### [TASK DETAILS]
Rename "scientific name" to "taxon name" in everything from the start of the rows down to the line "name author: Boiss.", and write out those lines with nothing else changed.
— START —
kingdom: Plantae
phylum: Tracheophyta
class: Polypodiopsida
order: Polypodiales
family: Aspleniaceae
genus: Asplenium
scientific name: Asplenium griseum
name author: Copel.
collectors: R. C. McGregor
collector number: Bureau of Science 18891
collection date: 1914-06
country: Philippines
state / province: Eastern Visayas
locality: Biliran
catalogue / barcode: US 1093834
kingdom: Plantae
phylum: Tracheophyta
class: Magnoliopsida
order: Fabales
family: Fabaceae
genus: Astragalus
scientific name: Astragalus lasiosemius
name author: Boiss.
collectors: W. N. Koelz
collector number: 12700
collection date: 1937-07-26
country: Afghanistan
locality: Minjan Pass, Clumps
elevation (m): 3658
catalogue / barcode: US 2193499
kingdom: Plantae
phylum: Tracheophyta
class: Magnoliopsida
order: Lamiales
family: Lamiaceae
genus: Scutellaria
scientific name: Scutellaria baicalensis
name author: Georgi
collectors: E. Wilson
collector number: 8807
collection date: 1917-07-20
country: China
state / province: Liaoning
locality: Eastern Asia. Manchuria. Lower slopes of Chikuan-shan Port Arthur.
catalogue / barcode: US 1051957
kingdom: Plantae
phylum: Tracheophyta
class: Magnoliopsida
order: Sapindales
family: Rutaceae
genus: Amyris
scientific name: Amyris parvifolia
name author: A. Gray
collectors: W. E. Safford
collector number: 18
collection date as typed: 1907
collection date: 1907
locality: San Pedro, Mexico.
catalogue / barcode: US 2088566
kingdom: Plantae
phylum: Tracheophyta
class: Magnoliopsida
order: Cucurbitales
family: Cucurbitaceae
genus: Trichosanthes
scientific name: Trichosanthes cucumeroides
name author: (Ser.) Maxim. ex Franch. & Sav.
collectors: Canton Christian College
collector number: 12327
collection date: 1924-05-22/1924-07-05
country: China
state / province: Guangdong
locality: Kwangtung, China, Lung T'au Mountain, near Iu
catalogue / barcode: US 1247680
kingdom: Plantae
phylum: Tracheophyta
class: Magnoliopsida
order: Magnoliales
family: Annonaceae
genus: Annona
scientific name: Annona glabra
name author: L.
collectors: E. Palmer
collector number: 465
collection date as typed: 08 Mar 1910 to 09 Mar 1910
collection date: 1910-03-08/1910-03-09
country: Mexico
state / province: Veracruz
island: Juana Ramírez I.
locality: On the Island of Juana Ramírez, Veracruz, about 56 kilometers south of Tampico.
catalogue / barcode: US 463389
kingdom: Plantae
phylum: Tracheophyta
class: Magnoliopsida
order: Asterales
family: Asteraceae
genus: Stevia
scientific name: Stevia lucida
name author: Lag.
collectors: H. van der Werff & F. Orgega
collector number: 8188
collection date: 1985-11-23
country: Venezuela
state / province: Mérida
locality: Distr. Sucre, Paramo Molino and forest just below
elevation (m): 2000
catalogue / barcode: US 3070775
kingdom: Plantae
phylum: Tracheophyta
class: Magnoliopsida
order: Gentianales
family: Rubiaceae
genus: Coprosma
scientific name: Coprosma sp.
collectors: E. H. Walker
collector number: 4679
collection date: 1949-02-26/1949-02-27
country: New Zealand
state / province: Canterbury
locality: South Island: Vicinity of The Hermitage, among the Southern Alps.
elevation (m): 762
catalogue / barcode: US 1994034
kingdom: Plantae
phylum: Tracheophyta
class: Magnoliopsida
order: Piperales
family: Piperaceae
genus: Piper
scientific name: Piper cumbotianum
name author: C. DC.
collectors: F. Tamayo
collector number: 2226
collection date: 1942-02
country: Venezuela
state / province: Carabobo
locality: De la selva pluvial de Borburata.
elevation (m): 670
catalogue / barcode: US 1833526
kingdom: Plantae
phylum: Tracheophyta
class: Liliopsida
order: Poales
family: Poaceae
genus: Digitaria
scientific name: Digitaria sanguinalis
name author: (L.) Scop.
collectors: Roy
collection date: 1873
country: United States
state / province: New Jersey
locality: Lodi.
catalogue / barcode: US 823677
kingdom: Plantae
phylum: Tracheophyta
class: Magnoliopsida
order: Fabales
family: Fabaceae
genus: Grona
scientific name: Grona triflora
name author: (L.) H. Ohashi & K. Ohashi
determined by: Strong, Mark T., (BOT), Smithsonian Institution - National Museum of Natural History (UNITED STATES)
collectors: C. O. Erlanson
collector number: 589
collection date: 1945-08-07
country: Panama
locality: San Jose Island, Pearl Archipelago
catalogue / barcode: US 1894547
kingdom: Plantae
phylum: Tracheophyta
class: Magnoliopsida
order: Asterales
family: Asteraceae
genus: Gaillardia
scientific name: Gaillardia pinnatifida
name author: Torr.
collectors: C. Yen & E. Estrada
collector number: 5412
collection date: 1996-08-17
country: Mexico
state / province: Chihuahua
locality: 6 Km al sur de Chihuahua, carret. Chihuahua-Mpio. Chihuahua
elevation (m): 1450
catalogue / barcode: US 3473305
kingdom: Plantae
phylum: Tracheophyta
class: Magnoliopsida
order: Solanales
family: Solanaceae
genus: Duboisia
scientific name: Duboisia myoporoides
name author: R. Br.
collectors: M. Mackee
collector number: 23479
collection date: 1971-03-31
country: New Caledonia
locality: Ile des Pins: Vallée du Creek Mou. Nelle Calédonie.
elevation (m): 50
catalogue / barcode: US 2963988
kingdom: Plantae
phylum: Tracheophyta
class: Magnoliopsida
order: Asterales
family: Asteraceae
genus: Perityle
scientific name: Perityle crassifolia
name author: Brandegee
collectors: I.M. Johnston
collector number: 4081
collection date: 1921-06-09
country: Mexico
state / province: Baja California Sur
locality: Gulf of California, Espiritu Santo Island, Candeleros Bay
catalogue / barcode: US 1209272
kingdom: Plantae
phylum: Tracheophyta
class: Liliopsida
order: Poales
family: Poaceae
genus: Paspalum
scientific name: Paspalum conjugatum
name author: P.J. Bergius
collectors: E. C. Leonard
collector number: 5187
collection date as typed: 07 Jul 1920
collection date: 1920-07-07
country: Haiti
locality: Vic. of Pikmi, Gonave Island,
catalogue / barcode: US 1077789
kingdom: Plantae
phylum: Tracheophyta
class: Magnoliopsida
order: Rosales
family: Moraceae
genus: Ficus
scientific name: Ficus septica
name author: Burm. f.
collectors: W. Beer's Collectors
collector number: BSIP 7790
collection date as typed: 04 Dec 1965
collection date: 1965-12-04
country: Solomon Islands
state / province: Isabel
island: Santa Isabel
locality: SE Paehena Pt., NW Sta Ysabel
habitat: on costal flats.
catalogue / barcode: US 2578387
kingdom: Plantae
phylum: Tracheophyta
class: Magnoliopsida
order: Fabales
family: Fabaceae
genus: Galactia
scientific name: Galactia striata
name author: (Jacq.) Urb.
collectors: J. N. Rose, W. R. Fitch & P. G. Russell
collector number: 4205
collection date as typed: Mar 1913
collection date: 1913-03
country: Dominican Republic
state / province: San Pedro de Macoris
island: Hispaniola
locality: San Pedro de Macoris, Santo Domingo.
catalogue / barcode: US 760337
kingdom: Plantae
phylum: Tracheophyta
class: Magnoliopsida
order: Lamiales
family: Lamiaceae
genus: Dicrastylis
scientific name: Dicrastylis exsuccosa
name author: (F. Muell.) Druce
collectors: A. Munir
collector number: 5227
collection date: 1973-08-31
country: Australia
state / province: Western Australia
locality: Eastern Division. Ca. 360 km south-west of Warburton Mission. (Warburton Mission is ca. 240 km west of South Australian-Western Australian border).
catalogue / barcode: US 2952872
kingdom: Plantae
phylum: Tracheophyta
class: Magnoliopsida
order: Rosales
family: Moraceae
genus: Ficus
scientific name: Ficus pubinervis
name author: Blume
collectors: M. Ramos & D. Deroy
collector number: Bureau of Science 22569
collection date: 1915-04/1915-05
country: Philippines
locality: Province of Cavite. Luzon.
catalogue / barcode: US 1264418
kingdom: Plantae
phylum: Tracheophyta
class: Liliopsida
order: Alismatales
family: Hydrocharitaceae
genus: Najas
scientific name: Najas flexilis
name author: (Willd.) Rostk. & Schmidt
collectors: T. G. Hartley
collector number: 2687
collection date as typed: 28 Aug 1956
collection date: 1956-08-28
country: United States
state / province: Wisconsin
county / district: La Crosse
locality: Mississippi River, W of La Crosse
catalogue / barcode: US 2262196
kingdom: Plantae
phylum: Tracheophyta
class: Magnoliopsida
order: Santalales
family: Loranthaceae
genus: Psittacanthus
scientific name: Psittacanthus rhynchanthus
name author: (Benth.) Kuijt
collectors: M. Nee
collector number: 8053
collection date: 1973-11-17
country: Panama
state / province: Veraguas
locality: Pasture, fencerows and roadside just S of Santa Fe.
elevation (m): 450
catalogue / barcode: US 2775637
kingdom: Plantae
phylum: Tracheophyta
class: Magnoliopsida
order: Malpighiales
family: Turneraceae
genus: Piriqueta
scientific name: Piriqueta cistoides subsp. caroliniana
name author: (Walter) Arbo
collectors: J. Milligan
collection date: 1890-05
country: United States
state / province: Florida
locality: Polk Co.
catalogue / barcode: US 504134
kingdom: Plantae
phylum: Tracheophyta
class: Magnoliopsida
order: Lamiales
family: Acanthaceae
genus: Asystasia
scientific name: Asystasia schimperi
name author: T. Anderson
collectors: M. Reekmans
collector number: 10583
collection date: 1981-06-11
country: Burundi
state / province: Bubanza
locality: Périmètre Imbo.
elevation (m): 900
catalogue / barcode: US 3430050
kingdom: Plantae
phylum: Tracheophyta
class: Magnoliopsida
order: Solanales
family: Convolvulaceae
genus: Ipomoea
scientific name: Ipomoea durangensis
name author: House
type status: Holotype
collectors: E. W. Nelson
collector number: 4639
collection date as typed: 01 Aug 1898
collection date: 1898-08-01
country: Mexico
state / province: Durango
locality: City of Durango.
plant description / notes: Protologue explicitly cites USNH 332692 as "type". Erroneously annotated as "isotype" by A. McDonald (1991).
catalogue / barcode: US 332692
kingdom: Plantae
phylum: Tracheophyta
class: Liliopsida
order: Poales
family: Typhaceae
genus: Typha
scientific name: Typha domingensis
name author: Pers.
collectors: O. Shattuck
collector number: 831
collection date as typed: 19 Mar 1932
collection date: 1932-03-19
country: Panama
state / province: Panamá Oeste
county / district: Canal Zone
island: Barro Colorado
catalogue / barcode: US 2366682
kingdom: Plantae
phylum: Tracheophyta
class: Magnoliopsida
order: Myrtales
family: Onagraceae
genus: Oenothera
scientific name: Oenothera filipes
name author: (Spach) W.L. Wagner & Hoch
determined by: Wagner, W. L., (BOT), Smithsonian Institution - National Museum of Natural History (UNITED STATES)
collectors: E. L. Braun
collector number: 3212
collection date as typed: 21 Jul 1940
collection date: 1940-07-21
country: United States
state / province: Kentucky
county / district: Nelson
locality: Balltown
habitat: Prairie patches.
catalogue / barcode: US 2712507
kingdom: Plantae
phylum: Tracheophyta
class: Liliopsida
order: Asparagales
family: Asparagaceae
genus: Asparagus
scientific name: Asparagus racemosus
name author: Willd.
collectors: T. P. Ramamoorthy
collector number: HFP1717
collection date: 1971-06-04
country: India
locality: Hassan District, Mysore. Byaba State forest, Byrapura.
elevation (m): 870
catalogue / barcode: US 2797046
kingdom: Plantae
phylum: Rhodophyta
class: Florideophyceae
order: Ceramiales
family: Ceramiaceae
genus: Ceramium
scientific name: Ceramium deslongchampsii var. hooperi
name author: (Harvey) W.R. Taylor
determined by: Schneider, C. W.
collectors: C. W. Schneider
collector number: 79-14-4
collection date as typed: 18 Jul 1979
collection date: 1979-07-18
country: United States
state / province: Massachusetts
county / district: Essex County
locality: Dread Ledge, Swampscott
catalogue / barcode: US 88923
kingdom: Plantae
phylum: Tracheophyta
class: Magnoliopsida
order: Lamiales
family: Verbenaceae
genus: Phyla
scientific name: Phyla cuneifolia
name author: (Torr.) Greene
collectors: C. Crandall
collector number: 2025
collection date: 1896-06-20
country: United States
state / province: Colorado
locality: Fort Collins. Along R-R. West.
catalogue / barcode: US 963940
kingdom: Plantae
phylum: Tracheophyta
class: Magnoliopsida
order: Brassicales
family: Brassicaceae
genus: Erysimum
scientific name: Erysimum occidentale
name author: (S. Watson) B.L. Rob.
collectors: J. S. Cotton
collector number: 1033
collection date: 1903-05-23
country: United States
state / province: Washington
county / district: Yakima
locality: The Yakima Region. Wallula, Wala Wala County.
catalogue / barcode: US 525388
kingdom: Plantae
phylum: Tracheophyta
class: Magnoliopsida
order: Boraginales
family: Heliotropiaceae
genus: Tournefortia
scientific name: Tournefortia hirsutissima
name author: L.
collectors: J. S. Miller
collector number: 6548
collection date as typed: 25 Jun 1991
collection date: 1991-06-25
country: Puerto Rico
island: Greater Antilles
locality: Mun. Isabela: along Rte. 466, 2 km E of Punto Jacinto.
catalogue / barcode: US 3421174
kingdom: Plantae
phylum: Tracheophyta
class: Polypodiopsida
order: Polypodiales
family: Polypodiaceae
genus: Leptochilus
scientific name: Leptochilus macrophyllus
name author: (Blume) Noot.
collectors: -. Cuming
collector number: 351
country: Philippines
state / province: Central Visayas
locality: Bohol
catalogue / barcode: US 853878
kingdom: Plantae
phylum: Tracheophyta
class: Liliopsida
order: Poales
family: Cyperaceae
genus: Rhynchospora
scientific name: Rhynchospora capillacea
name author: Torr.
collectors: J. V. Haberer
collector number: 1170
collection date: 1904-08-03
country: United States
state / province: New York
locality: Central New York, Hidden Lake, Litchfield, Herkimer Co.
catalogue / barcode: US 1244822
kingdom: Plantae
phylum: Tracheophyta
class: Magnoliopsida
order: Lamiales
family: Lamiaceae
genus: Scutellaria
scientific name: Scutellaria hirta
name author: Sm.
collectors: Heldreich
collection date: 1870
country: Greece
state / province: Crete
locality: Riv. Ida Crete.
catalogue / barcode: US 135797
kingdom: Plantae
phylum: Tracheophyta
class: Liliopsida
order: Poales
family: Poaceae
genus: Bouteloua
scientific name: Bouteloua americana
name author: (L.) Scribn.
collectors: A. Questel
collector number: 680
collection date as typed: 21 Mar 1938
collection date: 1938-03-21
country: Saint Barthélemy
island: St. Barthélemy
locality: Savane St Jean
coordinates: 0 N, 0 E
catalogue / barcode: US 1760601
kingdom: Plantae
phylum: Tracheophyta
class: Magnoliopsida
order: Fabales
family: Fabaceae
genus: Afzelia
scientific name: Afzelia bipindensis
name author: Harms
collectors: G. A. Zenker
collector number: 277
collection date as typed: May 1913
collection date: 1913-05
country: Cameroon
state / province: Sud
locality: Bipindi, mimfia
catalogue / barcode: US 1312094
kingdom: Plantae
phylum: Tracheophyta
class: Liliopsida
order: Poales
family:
— END —
### [EXERCISE SOLUTION]
kingdom: Plantae
phylum: Tracheophyta
class: Polypodiopsida
order: Polypodiales
family: Aspleniaceae
genus: Asplenium
taxon name: Asplenium griseum
name author: Copel.
collectors: R. C. McGregor
collector number: Bureau of Science 18891
collection date: 1914-06
country: Philippines
state / province: Eastern Visayas
locality: Biliran
catalogue / barcode: US 1093834
kingdom: Plantae
phylum: Tracheophyta
class: Magnoliopsida
order: Fabales
family: Fabaceae
genus: Astragalus
taxon name: Astragalus lasiosemius
name author: Boiss.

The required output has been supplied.